## Problem
Consider an array of non-negative integers. A second array is formed by shuffling the elements on the first array and deleting a random element. Given these two arrays, find which element is missing in the second array. 

Here is an example input, the first array is shuffled and the number 5 is removed to contruct the second array. 

Input:

finder([1,2,3,4,5,6,7], [3,7,2,1,4,6])

Output:

5 is the missing number

In [156]:
def finder(arr1, arr2):
    my_dict = {}
    # Create a dictionary that keeps track of the frequency of numbers
    for num in arr1:
        if str(num) not in my_dict.keys():
            my_dict[str(num)] = 1
        else:
            my_dict[str(num)] += 1
    
    # Loop through second array, decrementing count
    for num in arr2:
        my_dict[str(num)] -= 1
       
    # Find the number whose count is not 0 (meaning it was deleted from the array)
    for key in my_dict:
        if my_dict[key] != 0:
            return int(key)

In [157]:
from nose.tools import assert_equal

class TestFinder(object):
    
    def test(self,sol):
        assert_equal(sol([5,5,7,7],[5,7,7]),5)
        assert_equal(sol([1,2,3,4,5,6,7],[3,7,2,1,4,6]),5)
        assert_equal(sol([9,8,7,6,5,4,3,2,1],[9,8,7,5,4,3,2,1]),6)
        print('ALL TEST CASES PASSED')

# Run test
t = TestFinder()
t.test(finder)

ALL TEST CASES PASSED


## Course Solution

The naive solution is to go through every element in the second array and check whether it appears in the first array. Note that there may be duplicate elements in the arrays so we should pay special attention to it. The complexity of this approach is O(N^2), since we would need two for loops. 

A more efficient solution is to sort the first array, so while checking whether an element in the first array appears in the second, we can do binary search (we will learn about binary search in more detail later).

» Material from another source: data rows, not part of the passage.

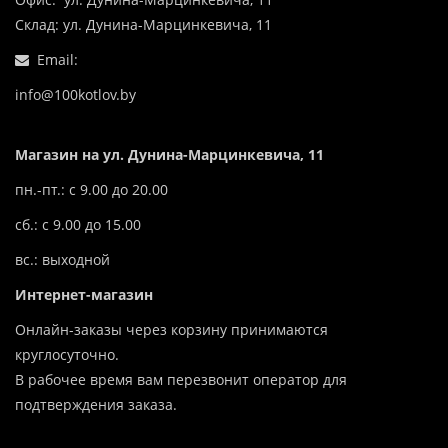
Склад: ул. Дунина-Марцинкевича, 11
Email:
info@100kotlov.by
Магазин на ул. Дунина-Марцинкевича, 11
пн.-пт.: с 9.00 до 20.00
сб.: с 9.00 до 15.00
вс.: выходной
Интернет-магазин
Онлайн-заказы через корзину принимаются
круглосуточно.
В рабочее время вам перезвонит оператор для
подтверждения заказа.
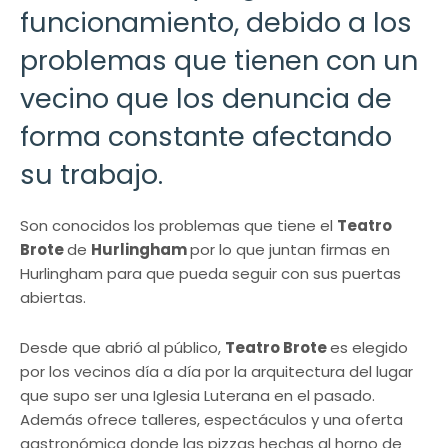
funcionamiento, debido a los
problemas que tienen con un
vecino que los denuncia de
forma constante afectando
su trabajo.
Son conocidos los problemas que tiene el
Teatro
Brote
de
Hurlingham
por lo que juntan firmas en
Hurlingham para que pueda seguir con sus puertas
abiertas.
Desde que abrió al público,
Teatro Brote
es elegido
por los vecinos día a día por la arquitectura del lugar
que supo ser una Iglesia Luterana en el pasado.
Además ofrece talleres, espectáculos y una oferta
gastronómica donde las pizzas hechas al horno de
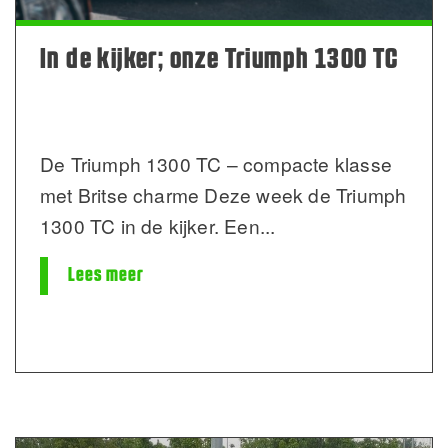
In de kijker; onze Triumph 1300 TC
De Triumph 1300 TC – compacte klasse
met Britse charme Deze week de Triumph
1300 TC in de kijker. Een
...
Lees meer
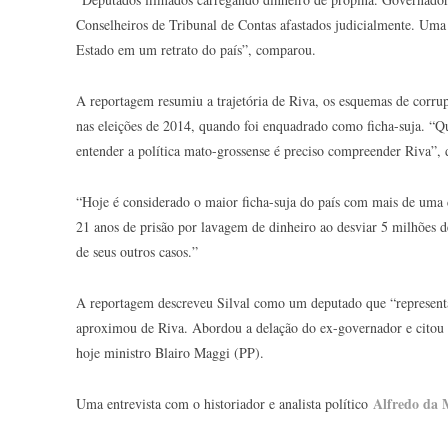
Conselheiros de Tribunal de Contas afastados judicialmente. Uma
Estado em um retrato do país”, comparou.
A reportagem resumiu a trajetória de Riva, os esquemas de corru
nas eleições de 2014, quando foi enquadrado como ficha-suja. “Qu
entender a política mato-grossense é preciso compreender Riva”, d
“Hoje é considerado o maior ficha-suja do país com mais de uma c
21 anos de prisão por lavagem de dinheiro ao desviar 5 milhões d
de seus outros casos.”
A reportagem descreveu Silval como um deputado que “representa
aproximou de Riva. Abordou a delação do ex-governador e citou q
hoje ministro Blairo Maggi (PP).
Alfredo da 
Uma entrevista com o historiador e analista político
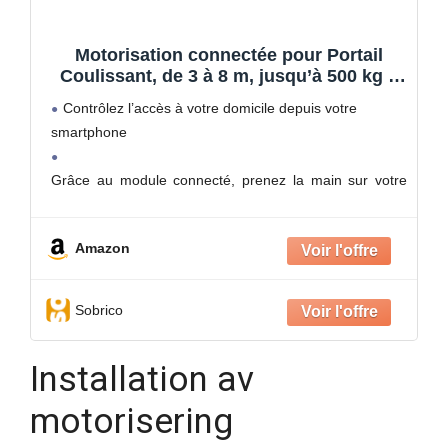
Motorisation connectée pour Portail
Coulissant, de 3 à 8 m, jusqu’à 500 kg –
Orea Connect – Avidsen Pose Possible
Contrôlez l’accès à votre domicile depuis votre
dans Etre connecté avec
smartphone
telecommandes, feu Clignotant et Jeu de
photocellules, Noir
Grâce au module connecté,
prenez la main sur votre
portail via votre smartphone
. Cliquez dans l’application
Avidsen Home pour ouvrir et fermer vos battants. Vous
Amazon
êtes informé en temps réel
Sobrico
Installation av
motorisering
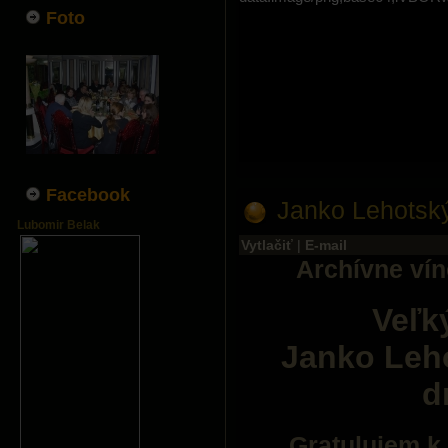
Foto
Facebook
Janko Lehotsk
Lubomir Belak
Vytlačiť
|
E-mail
Archívne ví
Veľk
Janko Leho
d
Gratulujem k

But we should still be careful about duplicate elements. The complexity is O(NlogN). 

If we don't want to deal with the special case of duplicate numbers, we can sort both arrays and iterate over them simultaneously. Once two iterators have different values we can stop. The value of the first iterator is the missing element. This solution is also O(NlogN). Here is that solution:

In [158]:
def finder(arr1, arr2):
    
    # Sort the arrays
    arr1.sort()
    arr2.sort()
    
    for num1, num2 in zip(arr1, arr2):
        if num1 != num2:
            return num1
        
    return arr[-1]

In [164]:
print(tuple(zip([1,2,3],[4,5,6])))

((1, 4), (2, 5), (3, 6))


In an interview, we may be asked to come up with a linear time solution. 

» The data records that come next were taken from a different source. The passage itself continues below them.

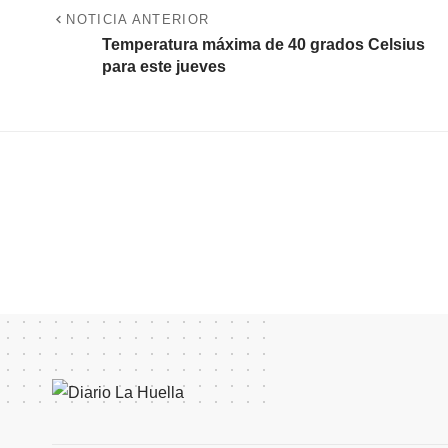
NOTICIA ANTERIOR
Temperatura máxima de 40 grados Celsius
para este jueves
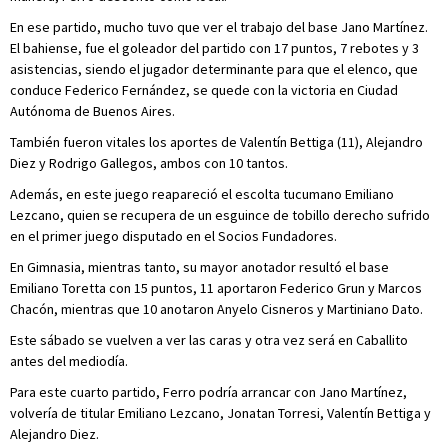
En ese partido, mucho tuvo que ver el trabajo del base Jano Martínez.
El bahiense, fue el goleador del partido con 17 puntos, 7 rebotes y 3
asistencias, siendo el jugador determinante para que el elenco, que
conduce Federico Fernández, se quede con la victoria en Ciudad
Autónoma de Buenos Aires.
También fueron vitales los aportes de Valentín Bettiga (11), Alejandro
Diez y Rodrigo Gallegos, ambos con 10 tantos.
Además, en este juego reapareció el escolta tucumano Emiliano
Lezcano, quien se recupera de un esguince de tobillo derecho sufrido
en el primer juego disputado en el Socios Fundadores.
En Gimnasia, mientras tanto, su mayor anotador resultó el base
Emiliano Toretta con 15 puntos, 11 aportaron Federico Grun y Marcos
Chacón, mientras que 10 anotaron Anyelo Cisneros y Martiniano Dato.
Este sábado se vuelven a ver las caras y otra vez será en Caballito
antes del mediodía.
Para este cuarto partido, Ferro podría arrancar con Jano Martínez,
volvería de titular Emiliano Lezcano, Jonatan Torresi, Valentín Bettiga y
Alejandro Diez.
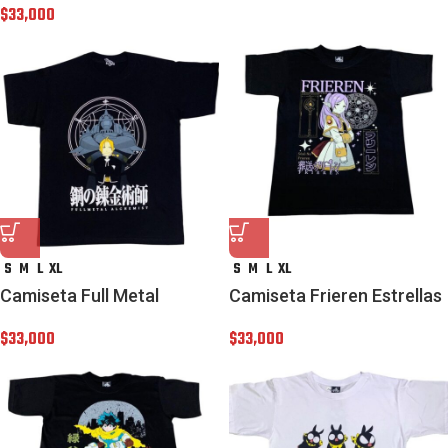
$
33,000
S
M
L
XL
S
M
L
XL
Camiseta Full Metal
Camiseta Frieren Estrellas
$
33,000
$
33,000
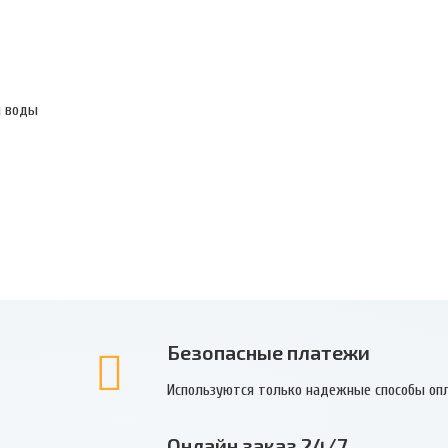
й воды
Безопасные платежи
Используются только надежные способы оп
Онлайн заказ 24/7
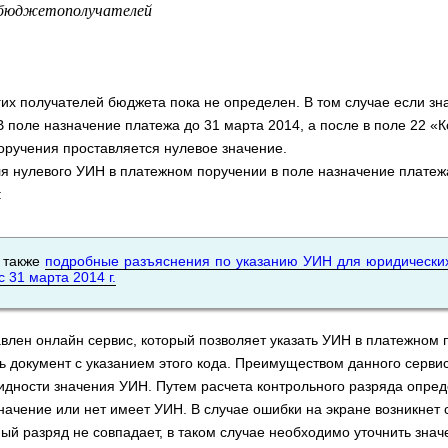
 бюджетополучателей
их получателей бюджета пока не определен. В том случае если з
 В поле назначение платежа до 31 марта 2014, а после в поле 22 «
оручения проставляется нулевое значение.
я нулевого УИН в платежном поручении в поле назначение платеж
:
 также
подробные разъяснения по указанию УИН для юридически
с 31 марта 2014 г.
влен онлайн сервис, который позволяет указать УИН в платежном 
 документ с указанием этого кода. Преимуществом данного серви
идности значения УИН. Путем расчета контрольного разряда опре
начение или нет имеет УИН. В случае ошибки на экране возникнет
ный разряд не совпадает, в таком случае необходимо уточнить зна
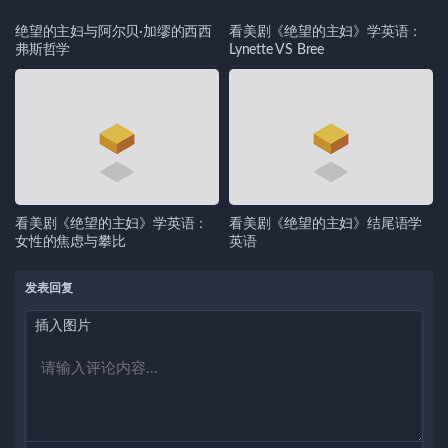
绝望的主妇与阿尔贝·加缪的西西
看美剧《绝望的主妇》学英语：
弗斯哲学
Lynette VS Bree
看美剧《绝望的主妇》学英语：
看美剧《绝望的主妇》结尾语学
女性的焦虑与攀比
英语
发表回复
插入图片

We can use a hash table and store the number of times each element appears in the second array, the go through the first array and decrease this counter. 

In [165]:
import collections

In [168]:
def finder2(arr1, arr2):
    # I believe this line isn't necessary in Python 3
    d = collections.defaultdict(int)
    
    for num in arr2:
        d[num] += 1
    
    for num in arr1:
        # If the number wasn't counted in the second array, it must be missing
        if d[num] == 0:
            return num
        # Otherwise, subtract the count
        else:
            d[num] -= 1

## Comments
It seems that I was actually pretty close to the course solution. There are some ways I could have simplified it. 

First, realizing that if a key wasn't present in a dictionary, that the key would automatically be added. This would eliminate the if/else statement in the first for loop - I would just have to loop through the array and count the numbers. 

Second simplification was realizing that keys in dictionaries can be integers. This would have saved me some key strokes. 

Third, I could have made the dictionary based off the second array and followed the same decrementing approach I took. This would allow me to check the values along the way, eliminating the third for loop, because if the value in the dictionary for the associated number in the first array that is currently being checked is equal to 0, we know that it is the missing element.